Crouse didn't have to install the kachelofen—the largest horizontal one of its kind in North America, he tells me—but he did have to fit out the space with coffee equipment, and decide exactly what to serve his new community. A La Marzocco Linea EE anchors the back wall of the bar alongside a Mahlkönig K30 Twin grinder, while baristas—all more or less new to coffee and trained by Crouse—prepare pour-over selections on Kalita Wave drippers at the front, or grab Fetco-brewed cups of “Quick Cup” for those seeking more immediate relief.
A rotating selection of coffee roasters will be anchored by Wisconsin's Ruby Coffee Roasters as well as Detour Coffee, from just a little over an hour around the curve of Lake Ontario in Burlington, Canada.
“I wanted to be able to know and trust the buying programs that the companies I was buying from have, and I wanted to be supported by and support other small businesses by purchasing coffee from them,” said Crouse. “The coffee program revolves really around highlighting amazing coffees on batch brew in our ‘quick cup' format, single-origin coffees, drinkable coffees, maybe slightly complex coffees too from Ethiopia or high-elevation Colombias. I want to wow people with that.”
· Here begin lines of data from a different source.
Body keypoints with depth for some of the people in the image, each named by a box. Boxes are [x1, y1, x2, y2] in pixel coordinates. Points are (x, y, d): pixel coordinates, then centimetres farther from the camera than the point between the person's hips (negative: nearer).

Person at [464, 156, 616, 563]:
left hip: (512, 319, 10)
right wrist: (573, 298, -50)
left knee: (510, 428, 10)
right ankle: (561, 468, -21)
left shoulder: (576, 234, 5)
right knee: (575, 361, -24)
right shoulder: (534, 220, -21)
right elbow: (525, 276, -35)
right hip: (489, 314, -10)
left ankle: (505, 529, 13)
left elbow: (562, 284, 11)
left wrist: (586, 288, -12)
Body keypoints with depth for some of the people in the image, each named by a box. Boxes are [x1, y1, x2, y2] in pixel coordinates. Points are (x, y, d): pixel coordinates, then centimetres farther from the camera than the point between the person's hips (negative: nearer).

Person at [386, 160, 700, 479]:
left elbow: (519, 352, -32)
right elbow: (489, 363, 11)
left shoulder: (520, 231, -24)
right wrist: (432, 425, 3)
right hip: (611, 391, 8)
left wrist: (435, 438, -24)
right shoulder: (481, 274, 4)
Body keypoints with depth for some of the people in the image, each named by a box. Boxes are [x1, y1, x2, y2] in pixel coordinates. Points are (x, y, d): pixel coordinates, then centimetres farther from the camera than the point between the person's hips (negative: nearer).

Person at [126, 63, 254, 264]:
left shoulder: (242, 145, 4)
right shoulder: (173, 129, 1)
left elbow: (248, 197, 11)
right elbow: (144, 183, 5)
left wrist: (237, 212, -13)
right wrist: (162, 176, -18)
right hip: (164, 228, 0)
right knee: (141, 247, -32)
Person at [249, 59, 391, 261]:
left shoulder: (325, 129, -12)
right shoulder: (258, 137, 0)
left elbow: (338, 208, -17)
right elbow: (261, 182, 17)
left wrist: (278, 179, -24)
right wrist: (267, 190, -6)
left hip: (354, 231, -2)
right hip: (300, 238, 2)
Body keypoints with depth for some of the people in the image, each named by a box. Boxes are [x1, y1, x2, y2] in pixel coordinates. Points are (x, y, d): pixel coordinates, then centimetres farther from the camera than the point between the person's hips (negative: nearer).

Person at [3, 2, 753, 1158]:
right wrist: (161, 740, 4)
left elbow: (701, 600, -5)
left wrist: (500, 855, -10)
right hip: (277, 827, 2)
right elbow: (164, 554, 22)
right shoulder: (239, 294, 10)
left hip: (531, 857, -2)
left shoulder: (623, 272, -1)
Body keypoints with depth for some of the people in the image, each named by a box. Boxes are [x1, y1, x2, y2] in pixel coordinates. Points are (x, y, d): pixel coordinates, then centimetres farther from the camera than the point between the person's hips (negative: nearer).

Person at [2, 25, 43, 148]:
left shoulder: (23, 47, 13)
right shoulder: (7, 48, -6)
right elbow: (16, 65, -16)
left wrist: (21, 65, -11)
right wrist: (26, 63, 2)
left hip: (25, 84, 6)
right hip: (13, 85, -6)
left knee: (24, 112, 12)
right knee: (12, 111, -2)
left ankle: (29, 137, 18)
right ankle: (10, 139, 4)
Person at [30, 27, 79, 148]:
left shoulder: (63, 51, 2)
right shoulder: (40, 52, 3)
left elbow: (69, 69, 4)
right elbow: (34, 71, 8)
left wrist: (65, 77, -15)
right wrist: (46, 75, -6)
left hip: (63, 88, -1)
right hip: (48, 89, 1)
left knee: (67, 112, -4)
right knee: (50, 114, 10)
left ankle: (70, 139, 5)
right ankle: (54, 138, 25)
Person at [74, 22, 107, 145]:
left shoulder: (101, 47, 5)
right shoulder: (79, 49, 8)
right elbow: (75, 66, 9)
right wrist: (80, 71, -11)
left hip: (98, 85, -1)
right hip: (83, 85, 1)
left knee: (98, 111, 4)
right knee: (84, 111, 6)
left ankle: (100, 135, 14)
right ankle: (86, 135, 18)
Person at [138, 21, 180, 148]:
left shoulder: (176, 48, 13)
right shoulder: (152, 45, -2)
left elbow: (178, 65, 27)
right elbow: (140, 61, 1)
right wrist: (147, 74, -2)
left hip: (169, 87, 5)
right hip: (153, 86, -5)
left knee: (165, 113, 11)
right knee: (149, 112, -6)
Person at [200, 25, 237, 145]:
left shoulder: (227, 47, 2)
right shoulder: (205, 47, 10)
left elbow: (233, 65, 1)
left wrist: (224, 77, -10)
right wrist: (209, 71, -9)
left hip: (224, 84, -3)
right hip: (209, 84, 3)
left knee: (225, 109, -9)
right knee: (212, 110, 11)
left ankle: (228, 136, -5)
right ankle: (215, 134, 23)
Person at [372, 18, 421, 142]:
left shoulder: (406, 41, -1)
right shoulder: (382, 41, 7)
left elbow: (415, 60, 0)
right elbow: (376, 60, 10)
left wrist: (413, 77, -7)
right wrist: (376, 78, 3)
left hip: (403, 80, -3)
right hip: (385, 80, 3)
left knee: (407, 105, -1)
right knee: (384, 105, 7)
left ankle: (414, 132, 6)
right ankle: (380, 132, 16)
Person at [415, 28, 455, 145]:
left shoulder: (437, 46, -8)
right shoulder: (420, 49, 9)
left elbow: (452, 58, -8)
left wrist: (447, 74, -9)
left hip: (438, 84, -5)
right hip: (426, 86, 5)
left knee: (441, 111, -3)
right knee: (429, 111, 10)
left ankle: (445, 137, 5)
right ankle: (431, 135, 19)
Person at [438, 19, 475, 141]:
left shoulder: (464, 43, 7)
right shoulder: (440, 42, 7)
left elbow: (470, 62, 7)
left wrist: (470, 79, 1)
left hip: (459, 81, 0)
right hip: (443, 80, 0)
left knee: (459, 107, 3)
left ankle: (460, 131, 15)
Food offerings—Crouse believes he may offer the first-ever avocado toast in Erie County—are simple but flavorful and rely on local sourcing. “I didn't want my customer base to have to survive on butter, sugar, salt, and flour as their only vehicles for sustenance when they're in my shop,” said Crouse, who tapped baking cooperative Breadhive for the foundations for a trio of toasts, a salami baguette with aged goat gouda, and a twist on grilled cheese made with the shop's handmade ricotta. Ithaca Milk yogurt provides quick New York State dairy sustenance, and don't forget to top whatever you'd like with a sous-vide egg. Finally, a house-made coconut milk serves as a dairy alternative, which Crouse cautions doesn't steam handsomely, but “is literally the most delicious thing.”
But for all his enthusiasm, might it not be hard for Tipico to become a Buffalonian local's hub when Crouse is still, for all intents and purposes, a newcomer?
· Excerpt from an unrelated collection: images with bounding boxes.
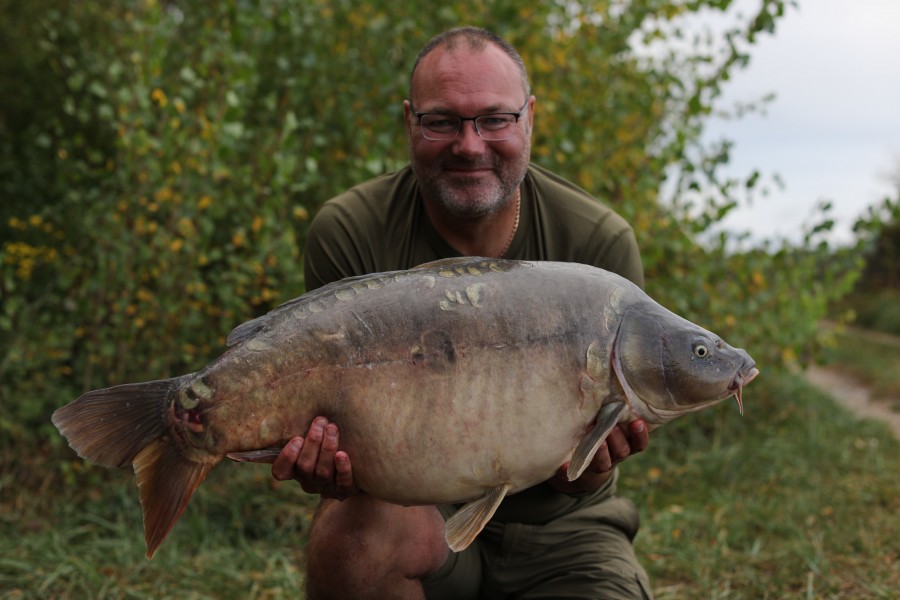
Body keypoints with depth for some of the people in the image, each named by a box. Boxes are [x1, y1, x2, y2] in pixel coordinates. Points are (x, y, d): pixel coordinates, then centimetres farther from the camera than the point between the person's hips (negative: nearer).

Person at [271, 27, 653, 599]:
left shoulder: (602, 243, -11)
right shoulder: (349, 235, -12)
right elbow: (343, 410, -11)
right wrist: (333, 458, -35)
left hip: (559, 531, 0)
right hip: (418, 509, 0)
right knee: (353, 530, -32)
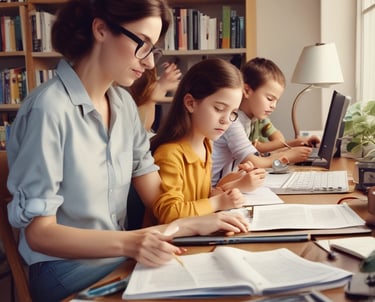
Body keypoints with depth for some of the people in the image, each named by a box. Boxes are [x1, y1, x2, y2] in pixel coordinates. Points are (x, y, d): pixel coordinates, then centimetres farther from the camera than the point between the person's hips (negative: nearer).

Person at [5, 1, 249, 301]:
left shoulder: (124, 103, 2)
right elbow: (38, 232, -19)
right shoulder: (49, 109, -21)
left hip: (116, 257, 6)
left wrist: (197, 222, -16)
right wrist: (128, 242, -32)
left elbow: (157, 194, 3)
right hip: (67, 269, -6)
“One of the biggest pillars that I think Tipico coffee is centered around is hospitality,” Crouse answered. “Trying to bring coffee that is expensive and has a lot more integrity from a supply chain aspect, with a story, to consumers is something that I want to do gracefully and also empathetically.”
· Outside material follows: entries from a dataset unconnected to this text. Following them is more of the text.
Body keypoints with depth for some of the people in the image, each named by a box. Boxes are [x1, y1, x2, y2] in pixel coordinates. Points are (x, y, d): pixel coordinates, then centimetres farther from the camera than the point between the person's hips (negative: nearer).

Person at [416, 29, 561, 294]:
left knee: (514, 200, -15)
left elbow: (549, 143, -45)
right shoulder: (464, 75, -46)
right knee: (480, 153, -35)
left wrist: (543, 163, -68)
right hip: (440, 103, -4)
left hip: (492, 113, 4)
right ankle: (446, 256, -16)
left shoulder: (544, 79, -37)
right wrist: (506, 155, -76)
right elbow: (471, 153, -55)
Relying on Buffalo-based suppliers whenever possible and working closely with his West Side neighborhood is paying off so far. I notice as we walk around the neighborhood together that Crouse says hello to everyone he passes on the street—and like they're old neighbors already, they greet him back. On this particular morning, the shop only four days old, a community has already begun to gather around the shop, meeting for work, crochet dates, or just a slice of avocado toast in the sun-flooded light of Tipico's gargantuan windows. In the summer these same windows can accordion open, letting in the city's ever-precious season of temperate air.
“So far it's been amazing,” Crouse tells me. “People have ordered pour-overs by the gallons.” For a city like Buffalo, enjoying a cultural resurgence and attracting new businesses like Tipico, he's already begun to achieve his primary goal. “I don't want people to be confused about what coffee CAN be.”